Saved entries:
## start

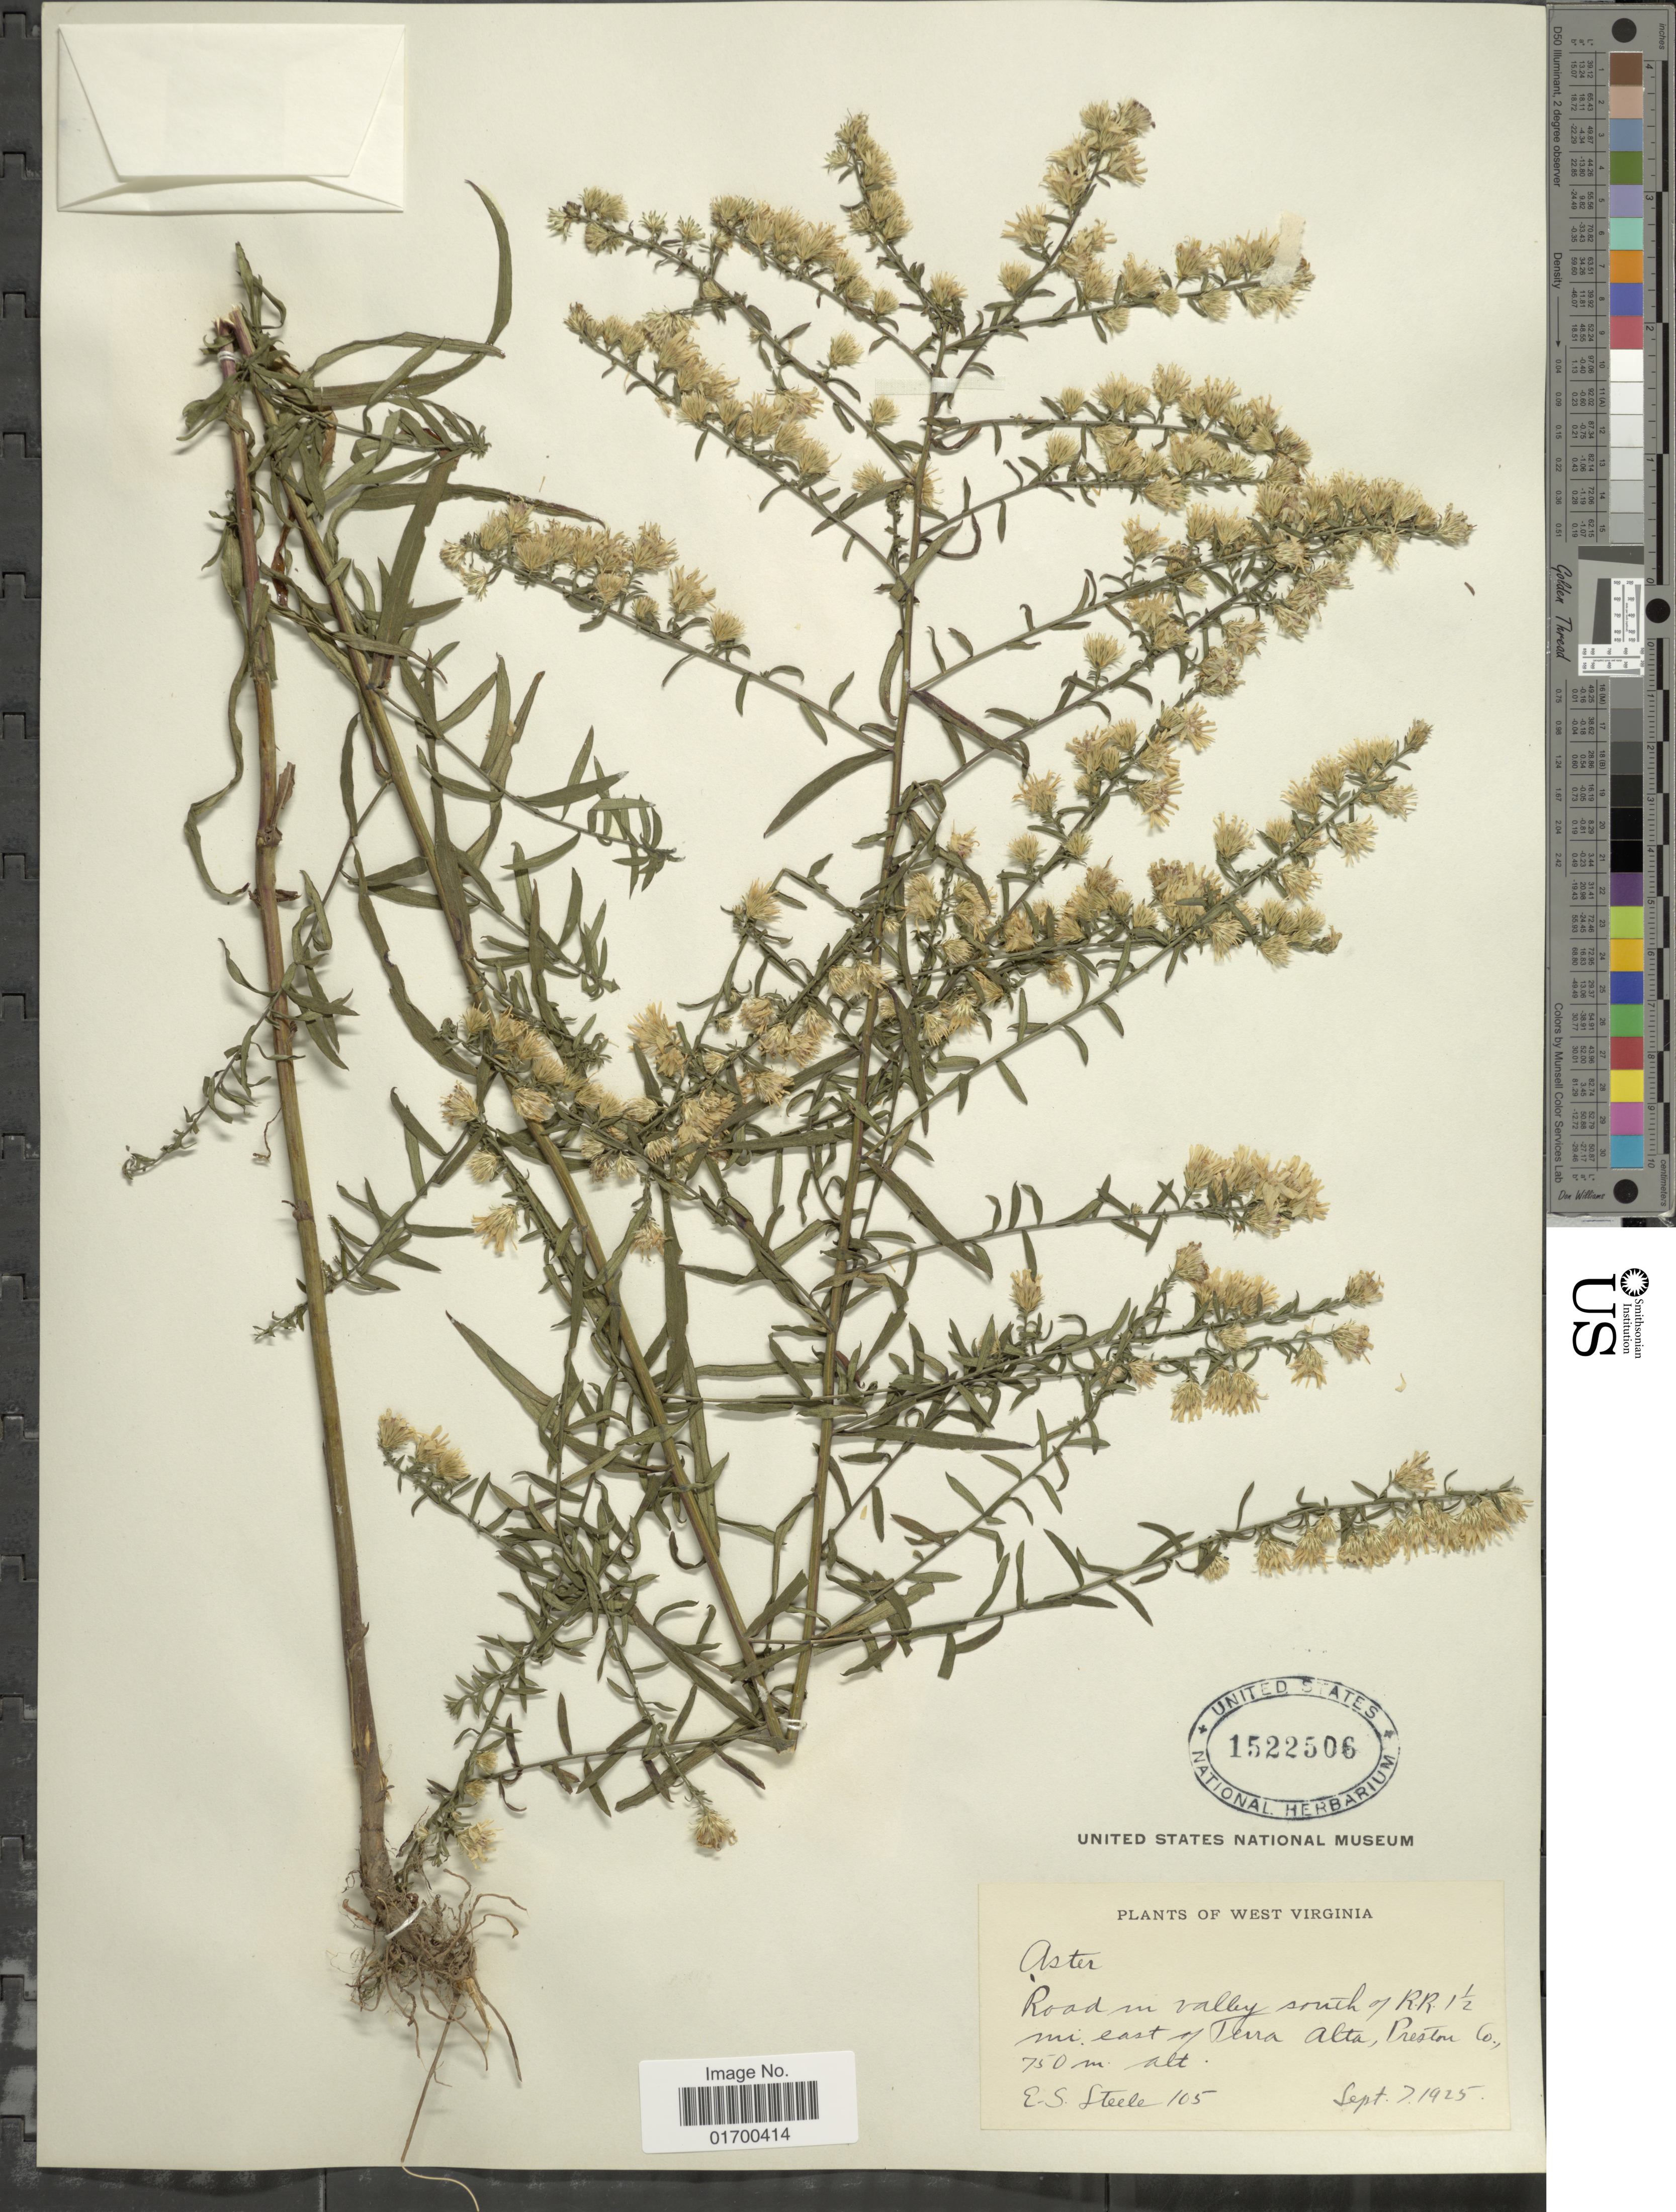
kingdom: Plantae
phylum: Tracheophyta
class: Magnoliopsida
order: Asterales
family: Asteraceae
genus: Symphyotrichum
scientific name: Symphyotrichum lateriflorum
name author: (L.) Á. Löve & D. Löve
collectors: E. Steele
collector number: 105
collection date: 1925-09-07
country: United States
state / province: West Virginia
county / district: Preston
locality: Road in valley south of RR 1½ mi. east of Tena Alta, Preston Co.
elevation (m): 750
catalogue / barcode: US 1522506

## end

§ TASK INSTRUCTIONS: Retype every line of the records above without changing a character, and leave out the pictures.

§ WRITTEN SOLUTION:
kingdom: Plantae
phylum: Tracheophyta
class: Magnoliopsida
order: Asterales
family: Asteraceae
genus: Symphyotrichum
scientific name: Symphyotrichum lateriflorum
name author: (L.) Á. Löve & D. Löve
collectors: E. Steele
collector number: 105
collection date: 1925-09-07
country: United States
state / province: West Virginia
county / district: Preston
locality: Road in valley south of RR 1½ mi. east of Tena Alta, Preston Co.
elevation (m): 750
catalogue / barcode: US 1522506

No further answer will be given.